Top of Supplied passage

During the mayhem of the robbery, Carmen comes face to face with Joseph, a comically inept bank guard, and the two immediately fall in love. The string quartet continues to rehearse, inflecting the scenes of the robbery, and vice versa. The narrative link is that one of the members of the quartet is Claire, who is established earlier in the film as a potential love interest for Joseph.
Carmen and Joseph retreat to Uncle Jeannot's apartment, where Carmen recalls childhood incestuous encounters. Carmen tells Joseph, quoting from Carmen Jones: "if I love you, that's the end of you." Joseph is arrested and put on trial, and Carmen escapes with Fred, the leader of her gang. In flashback, Carmen reveals to Joseph that the robbery was intended to fund a larger project, the kidnapping of "a big manufacturer" or his daughter, with a fake film directed by Uncle Jeannot meant to provide cover, a scheme that John Dillinger supposedly once perpetrated. Joseph is acquitted with the help of an impassioned public defender and Claire's moral support.
Meanwhile, Fred persuades Uncle Jeannot to direct the gang's film. After receiving a rose from her during the trial, Joseph reunites with Carmen at a hotel where the gang is staying. He plans to renew their relationship and to participate in the kidnapping, but Carmen seems increasingly uninterested in him, and the gang ostracizes Joseph. Things go from bad to worse for Joseph as Carmen toys with a young hotel attendant, Fred directs Carmen to tell Joseph it's over, and Joseph forces Carmen into an abject sexual encounter in the shower where he ejaculates on her.

Bottom of Supplied passage
Top of Excerpted data

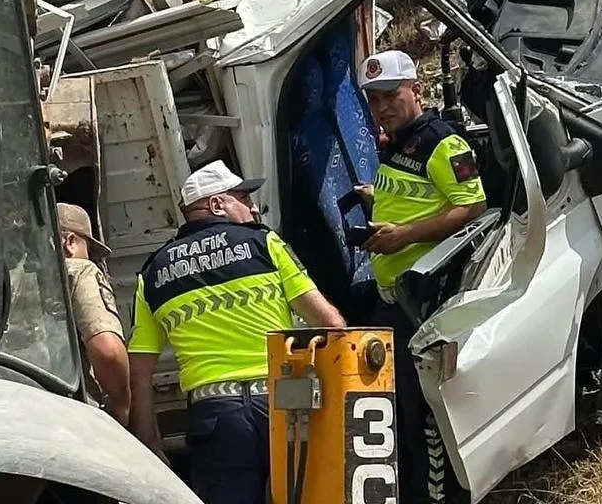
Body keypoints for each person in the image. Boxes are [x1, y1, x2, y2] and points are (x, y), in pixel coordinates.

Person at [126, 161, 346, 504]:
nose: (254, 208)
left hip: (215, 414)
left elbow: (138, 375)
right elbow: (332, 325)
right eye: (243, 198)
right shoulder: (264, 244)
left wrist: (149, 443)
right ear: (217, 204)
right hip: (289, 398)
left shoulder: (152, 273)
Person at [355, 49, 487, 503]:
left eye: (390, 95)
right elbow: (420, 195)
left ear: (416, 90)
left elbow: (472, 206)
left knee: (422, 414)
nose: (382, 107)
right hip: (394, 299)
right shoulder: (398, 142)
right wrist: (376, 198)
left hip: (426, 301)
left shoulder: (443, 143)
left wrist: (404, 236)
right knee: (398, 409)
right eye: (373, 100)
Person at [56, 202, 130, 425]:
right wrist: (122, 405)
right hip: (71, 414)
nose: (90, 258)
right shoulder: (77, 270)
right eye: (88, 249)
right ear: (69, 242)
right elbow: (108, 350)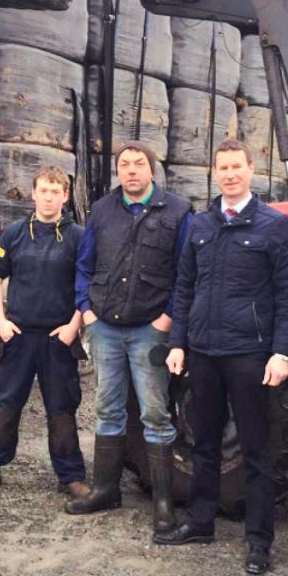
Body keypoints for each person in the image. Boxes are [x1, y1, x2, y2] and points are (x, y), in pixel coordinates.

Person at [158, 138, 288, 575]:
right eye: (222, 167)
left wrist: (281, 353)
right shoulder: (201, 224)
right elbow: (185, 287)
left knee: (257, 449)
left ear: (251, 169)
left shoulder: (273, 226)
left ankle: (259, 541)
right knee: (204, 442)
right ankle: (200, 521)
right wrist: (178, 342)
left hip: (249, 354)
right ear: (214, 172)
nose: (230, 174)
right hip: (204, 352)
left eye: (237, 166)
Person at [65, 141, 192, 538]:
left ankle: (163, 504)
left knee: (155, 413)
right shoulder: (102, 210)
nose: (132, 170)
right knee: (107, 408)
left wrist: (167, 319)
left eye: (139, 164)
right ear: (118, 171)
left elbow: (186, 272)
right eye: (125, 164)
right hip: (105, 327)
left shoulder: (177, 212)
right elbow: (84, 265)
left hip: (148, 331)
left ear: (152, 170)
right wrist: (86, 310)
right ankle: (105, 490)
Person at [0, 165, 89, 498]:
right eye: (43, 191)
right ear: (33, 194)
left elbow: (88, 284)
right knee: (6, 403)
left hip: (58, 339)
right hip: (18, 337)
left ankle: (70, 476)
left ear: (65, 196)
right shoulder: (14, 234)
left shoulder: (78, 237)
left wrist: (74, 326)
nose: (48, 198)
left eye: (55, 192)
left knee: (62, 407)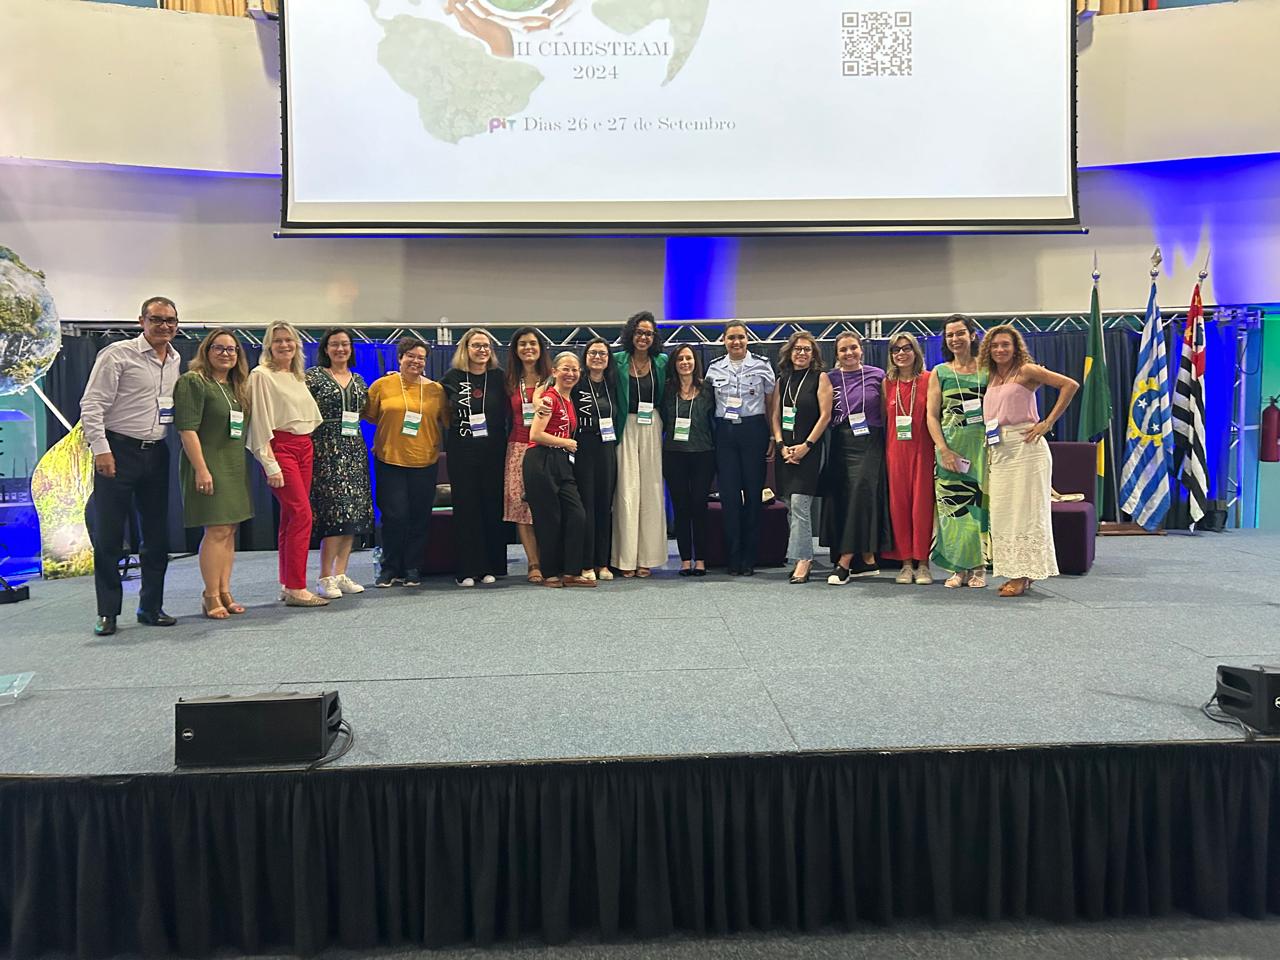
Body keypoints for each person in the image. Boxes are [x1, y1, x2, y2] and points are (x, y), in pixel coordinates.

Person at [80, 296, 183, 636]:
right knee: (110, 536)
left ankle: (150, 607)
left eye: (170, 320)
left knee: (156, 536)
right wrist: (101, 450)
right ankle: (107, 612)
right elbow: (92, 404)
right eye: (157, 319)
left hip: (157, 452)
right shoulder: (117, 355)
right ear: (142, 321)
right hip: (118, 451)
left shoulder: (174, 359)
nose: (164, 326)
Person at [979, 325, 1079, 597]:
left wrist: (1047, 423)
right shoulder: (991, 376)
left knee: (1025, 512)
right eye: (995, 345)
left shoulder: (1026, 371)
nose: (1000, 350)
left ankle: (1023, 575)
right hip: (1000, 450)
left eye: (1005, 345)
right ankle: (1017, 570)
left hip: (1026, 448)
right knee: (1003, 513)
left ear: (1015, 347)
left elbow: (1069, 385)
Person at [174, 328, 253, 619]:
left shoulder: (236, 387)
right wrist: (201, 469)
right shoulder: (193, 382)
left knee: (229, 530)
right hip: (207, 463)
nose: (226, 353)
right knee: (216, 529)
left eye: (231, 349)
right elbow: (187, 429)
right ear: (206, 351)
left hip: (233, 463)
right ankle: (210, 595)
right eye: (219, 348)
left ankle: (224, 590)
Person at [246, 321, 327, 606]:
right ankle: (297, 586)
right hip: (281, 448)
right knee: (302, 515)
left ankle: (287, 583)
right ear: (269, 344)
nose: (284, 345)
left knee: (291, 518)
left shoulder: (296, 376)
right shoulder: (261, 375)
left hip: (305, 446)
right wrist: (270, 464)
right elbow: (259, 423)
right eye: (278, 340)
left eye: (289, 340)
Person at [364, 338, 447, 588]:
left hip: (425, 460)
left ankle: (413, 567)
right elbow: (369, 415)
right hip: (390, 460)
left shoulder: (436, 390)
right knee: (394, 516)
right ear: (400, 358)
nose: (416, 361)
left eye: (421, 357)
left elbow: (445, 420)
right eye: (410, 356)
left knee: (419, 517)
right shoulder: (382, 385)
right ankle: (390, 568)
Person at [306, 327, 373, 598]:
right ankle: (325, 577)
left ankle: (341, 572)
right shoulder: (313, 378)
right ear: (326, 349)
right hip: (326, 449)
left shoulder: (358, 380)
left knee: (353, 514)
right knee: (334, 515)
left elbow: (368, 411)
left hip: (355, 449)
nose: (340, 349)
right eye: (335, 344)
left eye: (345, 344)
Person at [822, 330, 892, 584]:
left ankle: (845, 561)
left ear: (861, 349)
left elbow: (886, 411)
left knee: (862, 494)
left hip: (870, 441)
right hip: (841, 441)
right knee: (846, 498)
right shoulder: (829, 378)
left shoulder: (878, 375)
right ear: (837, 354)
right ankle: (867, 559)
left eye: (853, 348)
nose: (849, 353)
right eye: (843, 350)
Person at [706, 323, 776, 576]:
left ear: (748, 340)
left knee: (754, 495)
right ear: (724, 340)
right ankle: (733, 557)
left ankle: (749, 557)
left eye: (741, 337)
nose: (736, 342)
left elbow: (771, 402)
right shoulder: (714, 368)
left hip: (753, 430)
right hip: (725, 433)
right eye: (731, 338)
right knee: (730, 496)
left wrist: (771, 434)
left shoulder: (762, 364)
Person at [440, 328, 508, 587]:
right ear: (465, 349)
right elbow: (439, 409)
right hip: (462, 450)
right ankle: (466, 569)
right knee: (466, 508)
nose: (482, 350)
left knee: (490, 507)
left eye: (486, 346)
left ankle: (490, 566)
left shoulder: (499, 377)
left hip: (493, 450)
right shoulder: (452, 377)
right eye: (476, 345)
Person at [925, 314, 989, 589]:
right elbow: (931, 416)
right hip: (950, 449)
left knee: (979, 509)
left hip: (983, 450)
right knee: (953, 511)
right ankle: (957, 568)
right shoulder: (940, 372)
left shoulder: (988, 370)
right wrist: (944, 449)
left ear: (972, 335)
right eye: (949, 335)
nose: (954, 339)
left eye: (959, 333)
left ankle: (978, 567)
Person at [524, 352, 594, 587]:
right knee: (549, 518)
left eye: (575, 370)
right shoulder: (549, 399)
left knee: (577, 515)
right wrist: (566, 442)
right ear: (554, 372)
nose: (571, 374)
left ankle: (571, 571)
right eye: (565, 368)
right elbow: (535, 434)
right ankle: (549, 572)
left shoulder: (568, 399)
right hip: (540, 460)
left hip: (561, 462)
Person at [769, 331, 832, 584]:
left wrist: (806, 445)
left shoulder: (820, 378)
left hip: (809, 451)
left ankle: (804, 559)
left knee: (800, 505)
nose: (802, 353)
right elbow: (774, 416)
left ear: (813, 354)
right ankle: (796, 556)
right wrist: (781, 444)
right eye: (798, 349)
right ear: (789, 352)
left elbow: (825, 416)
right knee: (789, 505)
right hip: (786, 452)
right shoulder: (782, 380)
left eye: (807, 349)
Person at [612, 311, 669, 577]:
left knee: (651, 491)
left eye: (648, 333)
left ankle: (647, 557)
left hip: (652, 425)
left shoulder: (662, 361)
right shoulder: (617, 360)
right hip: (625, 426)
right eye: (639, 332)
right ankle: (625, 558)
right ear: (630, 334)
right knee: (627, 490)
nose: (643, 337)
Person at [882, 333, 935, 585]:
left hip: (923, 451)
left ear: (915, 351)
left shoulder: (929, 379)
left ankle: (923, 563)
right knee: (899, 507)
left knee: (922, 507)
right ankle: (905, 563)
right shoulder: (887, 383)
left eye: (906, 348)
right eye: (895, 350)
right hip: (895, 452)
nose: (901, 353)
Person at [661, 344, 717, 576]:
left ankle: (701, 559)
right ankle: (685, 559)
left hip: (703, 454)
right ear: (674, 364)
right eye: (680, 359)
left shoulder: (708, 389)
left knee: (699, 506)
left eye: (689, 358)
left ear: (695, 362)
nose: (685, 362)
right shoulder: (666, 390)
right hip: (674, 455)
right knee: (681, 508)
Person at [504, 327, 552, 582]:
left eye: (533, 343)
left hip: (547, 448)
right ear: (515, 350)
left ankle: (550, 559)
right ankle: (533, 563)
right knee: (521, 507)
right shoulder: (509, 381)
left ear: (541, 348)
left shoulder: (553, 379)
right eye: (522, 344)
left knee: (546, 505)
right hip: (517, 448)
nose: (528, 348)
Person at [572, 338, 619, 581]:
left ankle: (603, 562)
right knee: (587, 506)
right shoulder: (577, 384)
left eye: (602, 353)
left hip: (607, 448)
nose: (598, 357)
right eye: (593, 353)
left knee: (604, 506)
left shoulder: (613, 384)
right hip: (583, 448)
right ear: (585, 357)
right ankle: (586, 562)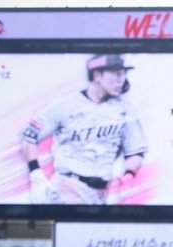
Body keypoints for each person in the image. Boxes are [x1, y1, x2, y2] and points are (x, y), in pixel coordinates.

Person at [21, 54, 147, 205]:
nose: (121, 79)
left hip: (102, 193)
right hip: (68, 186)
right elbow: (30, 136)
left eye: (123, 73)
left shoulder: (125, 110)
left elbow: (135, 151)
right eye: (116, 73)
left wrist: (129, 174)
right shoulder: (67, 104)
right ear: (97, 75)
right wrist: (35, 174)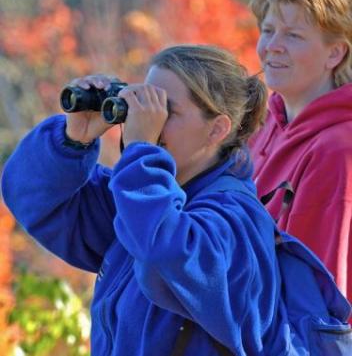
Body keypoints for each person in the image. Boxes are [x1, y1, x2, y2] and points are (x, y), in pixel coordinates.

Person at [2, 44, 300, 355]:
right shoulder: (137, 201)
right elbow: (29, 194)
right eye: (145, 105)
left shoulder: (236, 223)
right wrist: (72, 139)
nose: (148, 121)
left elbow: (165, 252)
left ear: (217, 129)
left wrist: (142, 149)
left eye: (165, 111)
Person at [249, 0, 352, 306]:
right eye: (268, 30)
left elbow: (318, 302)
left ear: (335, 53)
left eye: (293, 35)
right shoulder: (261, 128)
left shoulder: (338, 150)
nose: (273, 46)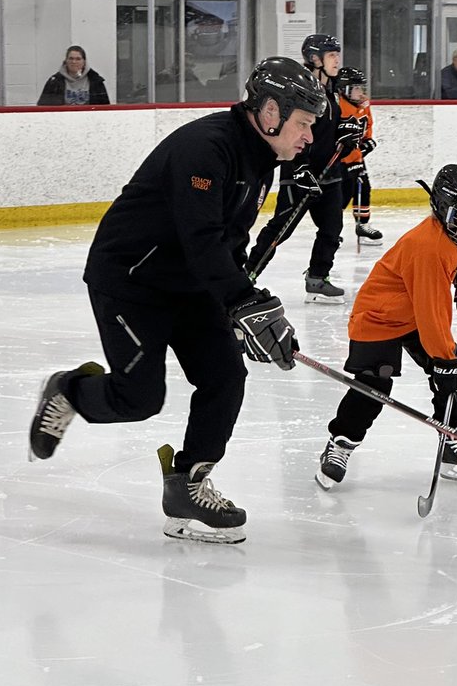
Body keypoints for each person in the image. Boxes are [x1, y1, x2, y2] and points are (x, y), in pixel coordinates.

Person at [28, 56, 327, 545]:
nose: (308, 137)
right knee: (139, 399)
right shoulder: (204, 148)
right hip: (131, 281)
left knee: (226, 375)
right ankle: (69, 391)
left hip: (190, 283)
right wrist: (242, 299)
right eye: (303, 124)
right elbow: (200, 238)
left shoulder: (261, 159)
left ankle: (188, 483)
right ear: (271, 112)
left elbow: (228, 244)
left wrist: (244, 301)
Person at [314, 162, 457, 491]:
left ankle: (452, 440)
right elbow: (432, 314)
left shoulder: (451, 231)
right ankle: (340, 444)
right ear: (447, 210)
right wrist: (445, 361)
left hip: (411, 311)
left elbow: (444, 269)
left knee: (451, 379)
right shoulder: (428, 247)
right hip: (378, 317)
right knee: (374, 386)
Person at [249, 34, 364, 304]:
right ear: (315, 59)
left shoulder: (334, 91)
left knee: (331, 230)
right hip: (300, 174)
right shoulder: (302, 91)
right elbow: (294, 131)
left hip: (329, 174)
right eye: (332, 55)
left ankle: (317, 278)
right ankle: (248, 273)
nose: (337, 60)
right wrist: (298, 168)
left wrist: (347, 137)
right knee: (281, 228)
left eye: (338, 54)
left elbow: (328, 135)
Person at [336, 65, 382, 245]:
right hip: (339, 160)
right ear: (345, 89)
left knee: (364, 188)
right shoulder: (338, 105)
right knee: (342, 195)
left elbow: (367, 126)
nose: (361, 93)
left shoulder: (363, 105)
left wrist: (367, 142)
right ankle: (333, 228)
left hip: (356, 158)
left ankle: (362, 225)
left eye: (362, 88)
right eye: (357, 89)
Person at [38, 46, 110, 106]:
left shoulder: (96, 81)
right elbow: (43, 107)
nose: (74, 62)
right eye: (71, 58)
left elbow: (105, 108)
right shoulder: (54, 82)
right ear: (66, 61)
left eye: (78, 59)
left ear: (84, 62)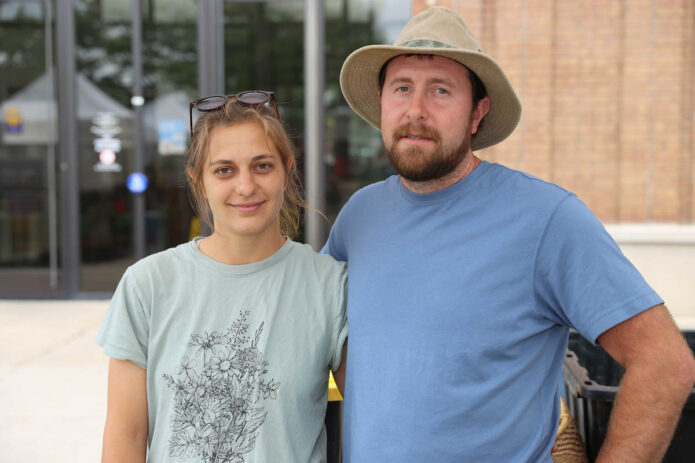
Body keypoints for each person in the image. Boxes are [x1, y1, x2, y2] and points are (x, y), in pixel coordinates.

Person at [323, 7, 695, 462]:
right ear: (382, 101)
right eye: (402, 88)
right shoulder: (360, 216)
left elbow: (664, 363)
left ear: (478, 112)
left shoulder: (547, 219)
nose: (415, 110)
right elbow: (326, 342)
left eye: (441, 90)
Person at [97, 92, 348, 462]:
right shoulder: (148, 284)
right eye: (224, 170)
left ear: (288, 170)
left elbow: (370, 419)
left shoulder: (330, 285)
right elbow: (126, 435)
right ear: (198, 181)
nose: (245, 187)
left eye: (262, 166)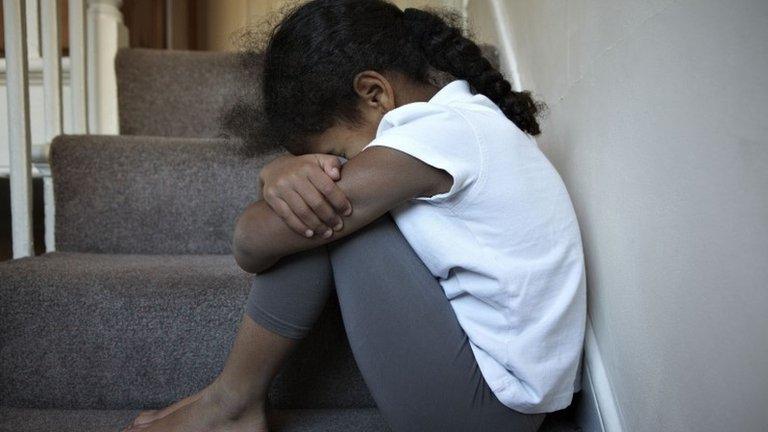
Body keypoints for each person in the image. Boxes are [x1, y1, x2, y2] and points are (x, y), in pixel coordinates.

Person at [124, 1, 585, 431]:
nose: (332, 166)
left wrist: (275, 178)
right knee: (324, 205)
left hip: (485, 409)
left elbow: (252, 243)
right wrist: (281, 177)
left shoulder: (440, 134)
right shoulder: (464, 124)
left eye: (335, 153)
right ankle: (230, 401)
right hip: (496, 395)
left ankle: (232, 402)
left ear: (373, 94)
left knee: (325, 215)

Bottom of Excerpted data

#### [Work to complete]
1. Repeat part of the Carmen plot summary word for word, starting at the words "During the mayhem" and stopping after "interest for Joseph.".
2. Continue the plot summary about Carmen and Joseph, picking up right after its last sentence.
These records have no connection to the text above.

#### [Solved tasks]
1.
During the mayhem of the robbery, Carmen comes face to face with Joseph, a comically inept bank guard, and the two immediately fall in love. The string quartet continues to rehearse, inflecting the scenes of the robbery, and vice versa. The narrative link is that one of the members of the quartet is Claire, who is established earlier in the film as a potential love interest for Joseph.

2.
The day of the kidnapping arrives, and the incident is to take place in the restaurant in the hotel where the gang has been staying. Uncle Jeannot is present to direct the film (apparently shot on video), along with the string quartet (performing in public at last) and eventually the police (who have followed Joseph). As with the bank robbery, mayhem ensues.
Joseph is determined to encounter Carmen alone; a gun goes off between them, and Carmen falls to the floor. Leaving her for dead, the police drag Joseph away. In a stupor, Carmen asks the young hotel attendant what it is called when the innocents are on one side and the guilty on the other, when everything has been lost but you are still breathing and the sun is still rising. "Daybreak," he responds.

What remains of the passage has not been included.